Mehmedilik;
Bosna’dan Irak’a, Yemen’e kadar tanış olabilmenin adıdır.
Tek
kişilik etrafında tespih tanesi gibi dizilebilenlerin uyumu, ahengidir.
İmame
Türkiye, Başkent Ankara’dır. Sanat ve ilim halkası ise İstanbul’dan başlar,
Afrika sınırlarına kadar uzanır.
Doğu’yu
kuşatan ana siyasi bilinç, geleneksel duruştur.

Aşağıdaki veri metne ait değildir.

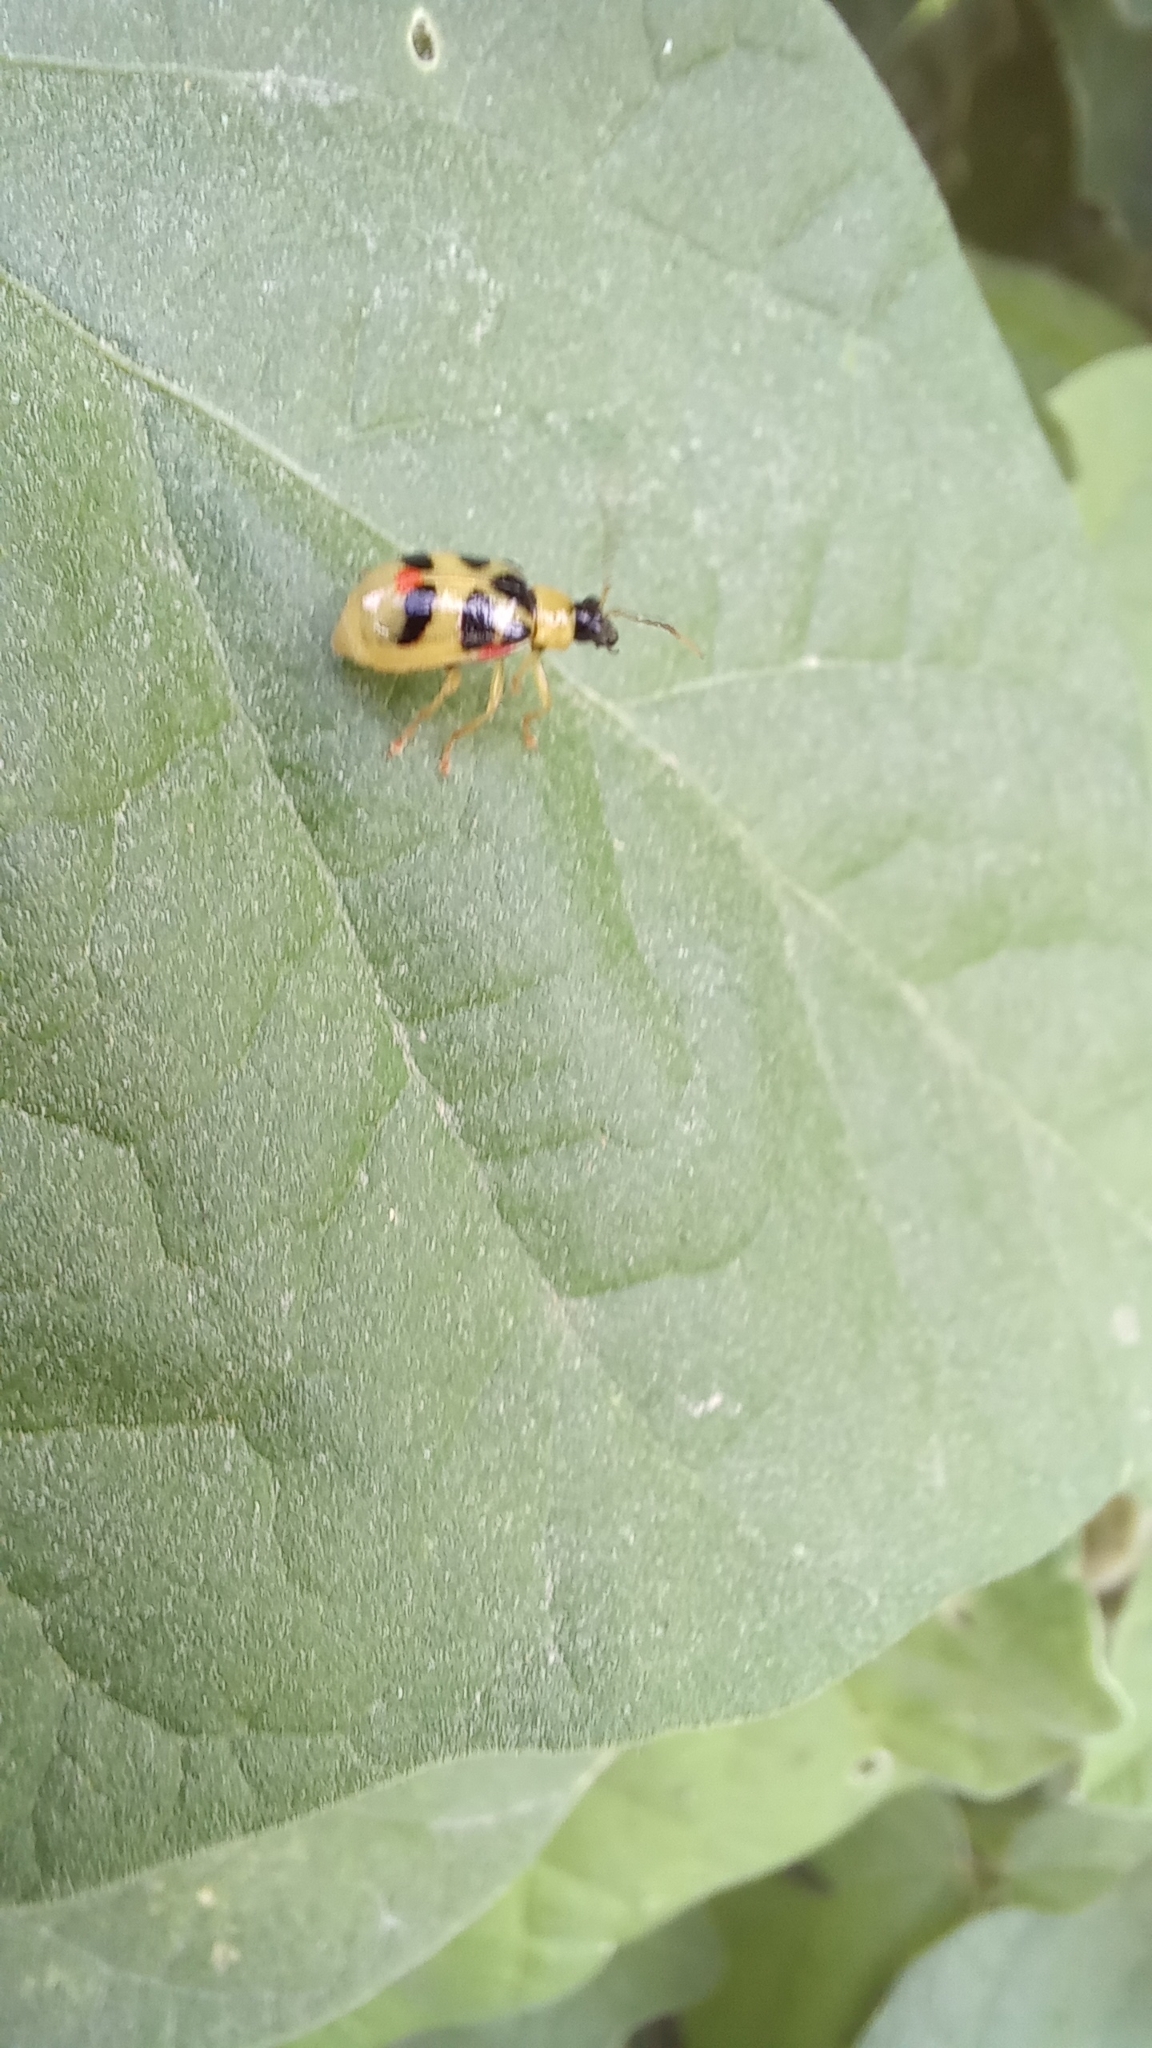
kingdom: Animalia
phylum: Arthropoda
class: Insecta
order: Coleoptera
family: Chrysomelidae
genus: Cerotoma
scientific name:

Europa denilen antik ruhtan beslenmiyor, sadece bir kıta adı olarak
meşruluk sarf ediyorsa Balkanların bugün Mehmedi Avrupası şeklinde okumak
gerekiyor.
Bugün
Doğu’yu Mehmedilerin Filistin’i, Mehmediler’in Kuzey Irak’ı, Bağdat’ı ,
Mehmediler’in Şam’ı olarak görmek hiç olmadığı kadar doğal.
Din
ve hayat çünkü; kendisini insanların susadıkları yerden yeniliyor.
Avrupa
uygarlığı oluşurken Avrupa’daki dinin insanı maddeden ve somutluktan
uzaklaştırıp aşırı ve yoz bir metafiziğe hapsettiği bilinir.
Çünkü
gerçekten kilise odalarında gerektiğinden fazla eğleşmek insanları hayattaki
görevlerinden ve dünyevi üretimden uzaklaştırabilir.
Ortaçağ
Avrupa’sında köşe bucak her yer kilise metafiziğinin meydana getirdiği
hafakanlarla doluyken, kapitalizm sonrası ise hayat tamamen maddi verimlere
endekslendi. Avrupa yine dengeyi şaşırdı yani.
Üretim,
kişilik elinde hayat bulur. Ortaçağ’da Avrupa adamı tamamen ruhçu,
kozmozcuydu. Şimdi de kapitalist
karakterle sade kapital üretiyor.
Bu
dengeyi sağlayacak olan tekrar Mehmediler’dir.
Mehmediler
hem metafizik ilgisi hem dünya alakası; hem birey hem toplumsal ilişkisiyle
dünyada yaşayan insanların maddi ve manevi dengesine örnek şahsiyetler olarak
duruyor.
Buna
inanmak için dünyanın en zayıf halklarına giden yardım malzemelerinin
ambalajlarına ve onların taşıyanların cemallerine bakmanız gerekiyor. Bu ezilmiş insanların yalınkat dünyalarını kimse ziyaret etmeyi boş verin görmek bile
istemezken; Europa ruhu uzaktan
izlerken; Mehmedi ruh onlar adına
nefes nefese koşturuyor.
Çünkü
birinin kişiliği mitolojiden akıp gelirken; diğerinin ruhu Rahmet
Peygamber’inden, büyük gerçekten damlıyor.